DVD | Functions

Posted by Mohan | 4:46 AM | | 0 comments »

  • 1. A one-sided digital video disc (DVD) is made up of four main layers. First there's a thick polycarbonate plastic that provides a foundation for the other layers. Next, a much thinner layer of opaque, reflective material is laid on the base. Then come a thin layer of transparent film, and finally a surface layer of clear, protective plastic. Data, including video, audio, text, or programs, is represented, as with a CD-ROM, by a combination of flat areas (lands) and indentations (pits) on two of the surfaces—the transparent film and the shiny opaque layer

  • The DVD pits, however, are much smaller, which is part of the reason the DVD holds as much as 8.5MB of data, the capacity of 13 compact discs.

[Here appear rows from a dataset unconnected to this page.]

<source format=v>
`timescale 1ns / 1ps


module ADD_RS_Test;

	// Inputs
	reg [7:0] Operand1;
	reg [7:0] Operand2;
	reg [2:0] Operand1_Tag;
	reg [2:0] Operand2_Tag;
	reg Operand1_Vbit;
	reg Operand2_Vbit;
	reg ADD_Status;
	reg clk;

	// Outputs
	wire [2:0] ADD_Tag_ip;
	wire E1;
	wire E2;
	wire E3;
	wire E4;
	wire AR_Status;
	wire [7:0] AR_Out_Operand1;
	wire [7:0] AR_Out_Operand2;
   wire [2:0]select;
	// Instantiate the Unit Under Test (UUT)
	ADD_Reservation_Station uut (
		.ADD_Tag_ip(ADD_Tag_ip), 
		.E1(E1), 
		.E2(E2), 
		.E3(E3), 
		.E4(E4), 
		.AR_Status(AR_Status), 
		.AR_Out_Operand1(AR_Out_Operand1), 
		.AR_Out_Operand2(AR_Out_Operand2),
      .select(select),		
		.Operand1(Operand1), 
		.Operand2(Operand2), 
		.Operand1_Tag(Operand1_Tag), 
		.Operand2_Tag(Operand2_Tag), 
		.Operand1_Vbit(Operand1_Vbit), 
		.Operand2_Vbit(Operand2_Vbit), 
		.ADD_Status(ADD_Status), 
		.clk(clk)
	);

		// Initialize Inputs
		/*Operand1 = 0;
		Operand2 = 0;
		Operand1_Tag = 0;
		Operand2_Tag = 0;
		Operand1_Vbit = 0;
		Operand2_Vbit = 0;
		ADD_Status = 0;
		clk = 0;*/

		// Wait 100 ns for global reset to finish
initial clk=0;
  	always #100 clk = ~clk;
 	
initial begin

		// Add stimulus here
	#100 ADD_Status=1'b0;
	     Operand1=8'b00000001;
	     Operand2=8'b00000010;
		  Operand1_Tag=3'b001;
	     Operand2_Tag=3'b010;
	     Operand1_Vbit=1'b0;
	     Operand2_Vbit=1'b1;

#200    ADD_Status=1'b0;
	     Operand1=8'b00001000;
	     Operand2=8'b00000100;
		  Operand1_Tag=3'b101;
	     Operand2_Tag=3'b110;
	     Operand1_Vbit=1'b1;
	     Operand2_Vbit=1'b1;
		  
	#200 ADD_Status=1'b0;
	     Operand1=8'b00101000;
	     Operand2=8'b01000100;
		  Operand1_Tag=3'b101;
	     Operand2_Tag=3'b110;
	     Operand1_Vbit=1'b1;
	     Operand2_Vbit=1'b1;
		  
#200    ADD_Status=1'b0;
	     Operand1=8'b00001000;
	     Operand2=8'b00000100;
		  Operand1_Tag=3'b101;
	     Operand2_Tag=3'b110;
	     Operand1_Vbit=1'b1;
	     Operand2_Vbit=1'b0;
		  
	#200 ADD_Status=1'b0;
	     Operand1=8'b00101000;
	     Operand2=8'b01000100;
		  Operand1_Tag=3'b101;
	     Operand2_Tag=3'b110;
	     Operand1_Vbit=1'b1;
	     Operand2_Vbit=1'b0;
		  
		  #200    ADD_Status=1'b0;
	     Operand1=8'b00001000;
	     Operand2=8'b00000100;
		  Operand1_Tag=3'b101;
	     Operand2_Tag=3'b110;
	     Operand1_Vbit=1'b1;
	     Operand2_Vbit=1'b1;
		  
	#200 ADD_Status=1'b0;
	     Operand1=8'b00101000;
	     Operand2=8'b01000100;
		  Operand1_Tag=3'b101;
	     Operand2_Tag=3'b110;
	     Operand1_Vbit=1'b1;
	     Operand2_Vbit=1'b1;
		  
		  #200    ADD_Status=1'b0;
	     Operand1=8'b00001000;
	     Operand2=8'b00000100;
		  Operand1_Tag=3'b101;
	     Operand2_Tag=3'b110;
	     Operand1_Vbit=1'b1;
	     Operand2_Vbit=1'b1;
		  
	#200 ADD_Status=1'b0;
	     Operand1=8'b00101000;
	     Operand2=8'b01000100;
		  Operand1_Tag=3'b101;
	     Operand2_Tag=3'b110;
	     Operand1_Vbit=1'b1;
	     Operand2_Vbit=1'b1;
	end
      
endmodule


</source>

  • 2. Like a CD-ROM drive, a DVD drive uses a laser to read the lands and pits. But the DVD laser uses light that has a shorter wavelength, which makes the laser beam narrow enough to accurately read the smaller pits and lands on the DVD surfaces.

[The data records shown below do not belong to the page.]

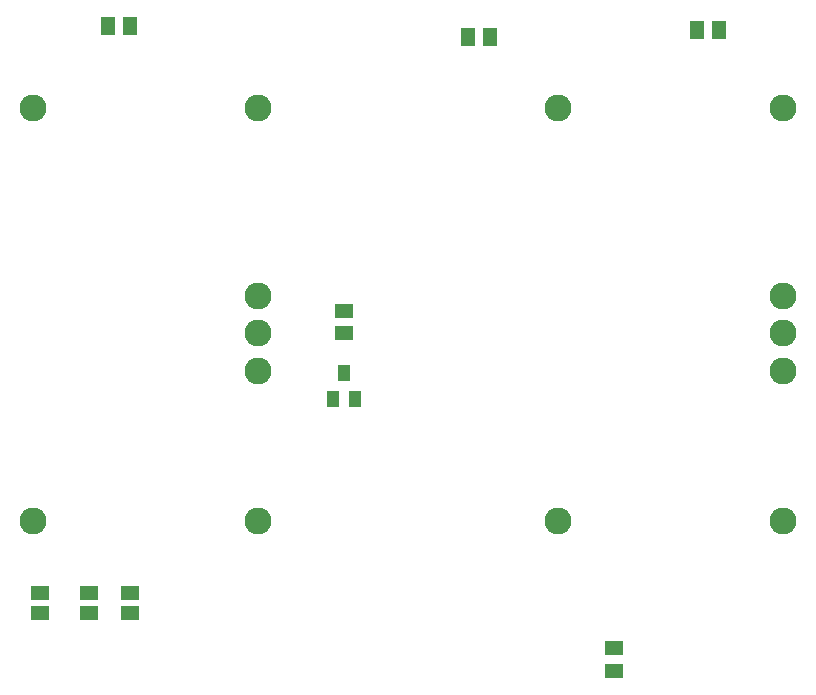
<source format=gtp>
G75*
%MOIN*%
%OFA0B0*%
%FSLAX24Y24*%
%IPPOS*%
%LPD*%
%AMOC8*
5,1,8,0,0,1.08239X$1,22.5*
%
%ADD10R,0.0591X0.0512*%
%ADD11R,0.0394X0.0551*%
%ADD12R,0.0630X0.0512*%
%ADD13R,0.0512X0.0630*%
%ADD14C,0.0900*%
D10*
X002180Y007123D03*
X002180Y007793D03*
X003805Y007793D03*
X003805Y007123D03*
X005180Y007123D03*
X005180Y007793D03*
D11*
X011931Y014275D03*
X012679Y014275D03*
X012305Y015141D03*
D12*
X012305Y016459D03*
X012305Y017207D03*
X021305Y005957D03*
X021305Y005209D03*
D13*
X017179Y026333D03*
X016431Y026333D03*
X024056Y026583D03*
X024804Y026583D03*
X005179Y026708D03*
X004431Y026708D03*
D14*
X001930Y023958D03*
X009430Y023958D03*
X009430Y017708D03*
X009430Y016458D03*
X009430Y015208D03*
X009430Y010208D03*
X001930Y010208D03*
X019430Y010208D03*
X026930Y010208D03*
X026930Y015208D03*
X026930Y016458D03*
X026930Y017708D03*
X026930Y023958D03*
X019430Y023958D03*
M02*

</source>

  • 3. By changing the amount of current flowing through a magnetic coil surrounding the laser beam, the DVD read head focuses the beam so that it's concentrated on only the surface of the transparent film.
  • 4. Where the laser beam hits a pit, the indentation scatters the light in all directions.

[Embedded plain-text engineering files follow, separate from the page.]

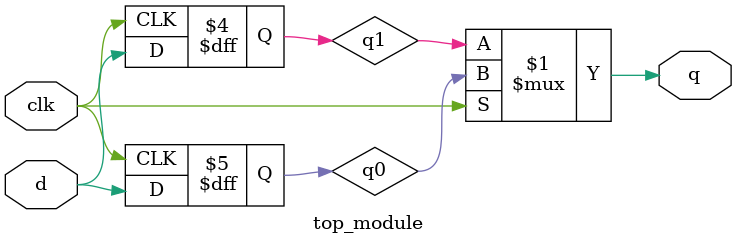
<source format=v>
module top_module (
    input clk,
    input d,
    output q
);

reg q0;
reg q1;

assign q = clk? q0 : q1;

// q: posedge
always @(posedge clk)
begin
    q0 <= d;
end

// p:negedge
always @(negedge clk)
begin
    q1 <= d;
end

endmodule

</source>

  • 5. But when the beam of light hits a flat area, it is reflected back to the read head, where a prism deflects the light to a device that converts the bursts of light energy into bursts of electricity. The computer interprets those electrical pulses as code and data.
  • 6. The layer of transparent film accounts for only half the data DVD can contain.
  • By adjusting the amount of current in the coils surrounding the laser, the read head can change the focal length of the laser beam so that it passes through the transparent layer with little distortion.
  • The beam then strikes the opaque layer and reads the pits and lands on it the same as it does with the transparent layer.
  • 7. The capacity of a single-sided DVD is doubled when the same layers of opaque and transparent materials are applied to the other side of the disc. But because current DVD drives have only one read head, you must remove the doubled-side DVD and flip it over to read data on the second side.